5 tips for taking creative criticism
For as long as I can remember, I’ve disliked receiving creative criticism on myself and my designs, even when it was entirely accurate. At first in search of an explanation for this assault on myself or my designs and then for a retort to rationalize whatever actions are in question. I’ve struggled in giving it too — afraid of being too harsh with people. I envy those who can graciously accept constructive criticism.
And I’m not alone. Unfortunately, many of us react with defensiveness and anger against the person giving us feedback. The truth is, we need to get over it because there’s value in creative criticism. How else would we identify weaknesses and areas of improvement? To help us in taking understand and accept this type of feedback, I’ve listed some tips below to help you get through it. Take a look:
Seek opinions early
As creatives we can be pretty delicate when it comes to our work and ideas. Most of us, when we let others in on our latest designs, are hoping to be praise, dubbed a genius and carried off into creative superstardom. The needs for positive reinforcement (especially amongst Millennials) can all-to-often cause us to dive into our devices, polishing and polishing our ideas until we feel ready to unleash them onto the world.
This, however, set us up for a fall. If you’ve spent weeks polishing an idea in secret, you’re in for shock if someone you respect isn’t as impressed as you were expecting. By actively casting out our ideas into the cold light of day, seeking an outside perspective early on can save a lot of time and pain later — especially if you realize you’ve been polishing a turd.
Stop and listen
When the criticism starts, and before you do anything — stop. I know it’s easy to immediately go on the defensive when we open up our ideas to the scrutiny of others, but you need to try not to react at all. You’ll have about a second to stop your reaction, but that’s still ample time for your brain to process a situation. When feedback starts flying at you, there’s a natural creative reaction to put your mind into overdrive with rebuttals that will keep the concept alive. However, by letting your mind think up a response, you’re not really allowing it to listen. And there’s no use in asking for input, if you’re not going to stop and listen.
Don’t take creative criticism personally
This is one of the most important things to understand — and something that I’ve been told myself. Just because someone doesn’t like your idea, doesn’t mean that they’re attacking you personally. You’re not a failure. In fact, the most successful innovators came up with a lot of wrong ideas before they created an award-winner.
“I have not failed. I’ve just found 10,000 ways that won’t work.” Thomas A. Edison
That being said, you should also try to curtail any reaction you’re having to the person who is delivering the feedback. It can be challenging to receive criticism from someone that you don’t fully respect — whether it’s a co-worker, a peer, or a boss. Just remember that accurate and constructive feedback comes even from flawed sources.

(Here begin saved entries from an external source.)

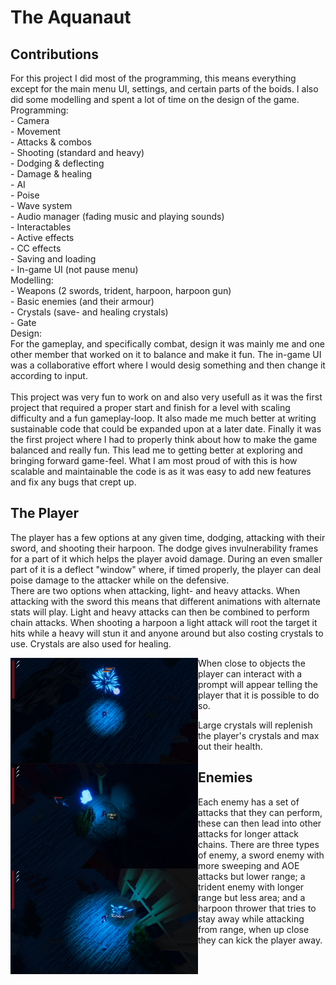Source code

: # The Aquanaut

## Contributions
For this project I did most of the programming, this means everything except for the main menu UI, settings, and certain parts of the boids. I also did some modelling and spent a lot of time on the design of the game. <br />
Programming: <br />
    - Camera <br />
    - Movement <br />
    - Attacks & combos <br />
    - Shooting (standard and heavy) <br />
    - Dodging & deflecting <br />
    - Damage & healing <br />
    - AI <br />
    - Poise <br />
    - Wave system <br />
    - Audio manager (fading music and playing sounds) <br />
    - Interactables <br />
    - Active effects <br />
    - CC effects <br />
    - Saving and loading <br />
    - In-game UI (not pause menu) <br />
Modelling: <br />
    - Weapons (2 swords, trident, harpoon, harpoon gun) <br />
    - Basic enemies (and their armour) <br />
    - Crystals (save- and healing crystals) <br />
    - Gate <br />
Design: <br />
    For the gameplay, and specifically combat, design it was mainly me and one other member that worked on it to balance and make it fun. The in-game UI was a collaborative effort where I would desig something and then change it according to input. <br />
<br />
This project was very fun to work on and also very usefull as it was the first project that required a proper start and finish for a level with scaling difficulty and a fun gameplay-loop. It also made me much better at writing sustainable code that could be expanded upon at a later date. Finally it was the first project where I had to properly think about how to make the game balanced and really fun. This lead me to getting better at exploring and bringing forward game-feel. What I am most proud of with this is how scalable and maintainable the code is as it was easy to add new features and fix any bugs that crept up.

## The Player
The player has a few options at any given time, dodging, attacking with their sword, and shooting their harpoon. The dodge gives invulnerability frames for a part of it which helps the player avoid damage. During an even smaller part of it is a deflect "window" where, if timed properly, the player can deal poise damage to the attacker while on the defensive. <br />
There are two options when attacking, light- and heavy attacks. When attacking with the sword this means that different animations with alternate stats will play. Light and heavy attacks can then be combined to perform chain attacks. When shooting a harpoon a light attack will root the target it hits while a heavy will stun it and anyone around but also costing crystals to use. Crystals are also used for healing.

<img src="The Aquanaut Heavy Harpoon.jpg" align="left" width="300">

When close to objects the player can interact with a prompt will appear telling the player that it is possible to do so.

<img src="The Aquanaut Interaction.jpg" align="left" width="300">

Large crystals will replenish the player's crystals and max out their health.

<img src="The Aquanaut Recharging.jpg" align="left" width="300">

## Enemies
Each enemy has a set of attacks that they can perform, these can then lead into other attacks for longer attack chains. There are three types of enemy, a sword enemy with more sweeping and AOE attacks but lower range; a trident enemy with longer range but less area; and a harpoon thrower that tries to stay away while attacking from range, when up close they can kick the player away.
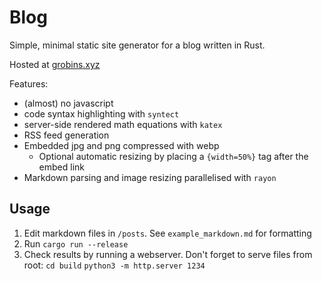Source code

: # Blog

Simple, minimal static site generator for a blog written in Rust.

Hosted at [grobins.xyz](https://grobins.xyz/)

Features:
* (almost) no javascript
* code syntax highlighting with `syntect`
* server-side rendered math equations with `katex`
* RSS feed generation
* Embedded jpg and png compressed with webp
  * Optional automatic resizing by placing a `{width=50%}` tag after the embed link
* Markdown parsing and image resizing parallelised with `rayon`

## Usage

1. Edit markdown files in `/posts`. See `example_markdown.md` for formatting
2. Run `cargo run --release`
3. Check results by running a webserver.
 Don't forget to serve files from root: 
  `cd build`
  `python3 -m http.server 1234`
  
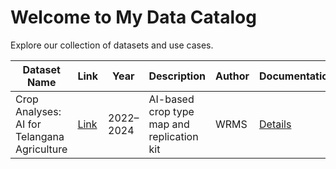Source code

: # Welcome to My Data Catalog

Explore our collection of datasets and use cases.

| Dataset Name | Link | Year | Description | Author | Documentation | Use-Case |
|------------ | ---- | ---- | ----------- | ------ | ------------- | --------|
| Crop Analyses: AI for Telangana Agriculture | [Link](https://dataexplorer.ts.adex.org.in/dataset/1da21f2b-87f6-4641-81bd-ed6bcd461303) | 2022–2024  | AI-based crop type map and replication kit | WRMS | [Details](datasets-documentation/telangana_crop_data_documentation.md) | [Use-Case](use-case-one-pager/telangana_crop_data_use_case.md) |
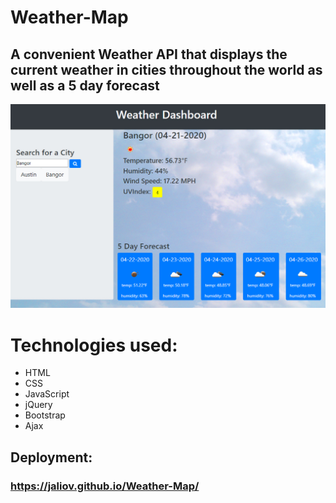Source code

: # Weather-Map

## A convenient Weather API that displays the current weather in cities throughout the world as well as a 5 day forecast

![](Weather-MapScreenshot.jpg)

# Technologies used:
- HTML
- CSS 
- JavaScript
- jQuery
- Bootstrap
- Ajax

## Deployment: 
### https://jaliov.github.io/Weather-Map/


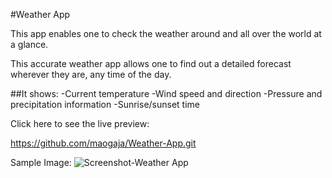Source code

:
#Weather App

This app enables one to check the weather around and all over the world at a glance. 

This accurate weather app allows one to find out a detailed forecast wherever they are, any time of the day.

##It shows:
-Current temperature
-Wind speed and direction
-Pressure and precipitation information
-Sunrise/sunset time

 Click here to see the live preview:

https://github.com/maogaja/Weather-App.git


Sample Image:
![Screenshot-Weather App](https://github.com/maogaja/Weather-App/assets/121969650/be07e860-8794-4bc3-a260-9c6caa48e4d3)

Don’t take criticisms as gospel, either
An opinion on your work is just that: an opinion. Take it with a grain of salt. Whilst we should be as open to receiving feedback, we don’t have to take it all as written in stone when it comes to changing your work later. See the input as research rather than an instruction. However, if you’ve received creative criticism from multiple people and they’re all saying similar things, then it’s probably time to rethink your ideas.
Next (and this is the hard part), look the person in the eyes and thank them for sharing their feedback with you. Say to them, “I really appreciate you taking the time to talk about this with me.” Expressing appreciation doesn’t have to mean you’re agreeing with the assessment, but it does show that you’re acknowledging the effort they took to evaluate you and share his or her thoughts.
Deconstruct the feedback
You’ll probably want to get more clarity at this point and share your perspective. The real power of actively seeking feedback is that it gives you a chance to reflect and course-correct before it gets too late. Avoid engaging in a debate – ask questions to get to the root of the actual issues being raised and possible solutions for addressing them.
Once you articulate what you will do going forward, and thank the person again for their feedback, you can close the conversation and move on. The best thing to continually improve your ideas now is to go and get more feedback, and repeat the whole process again.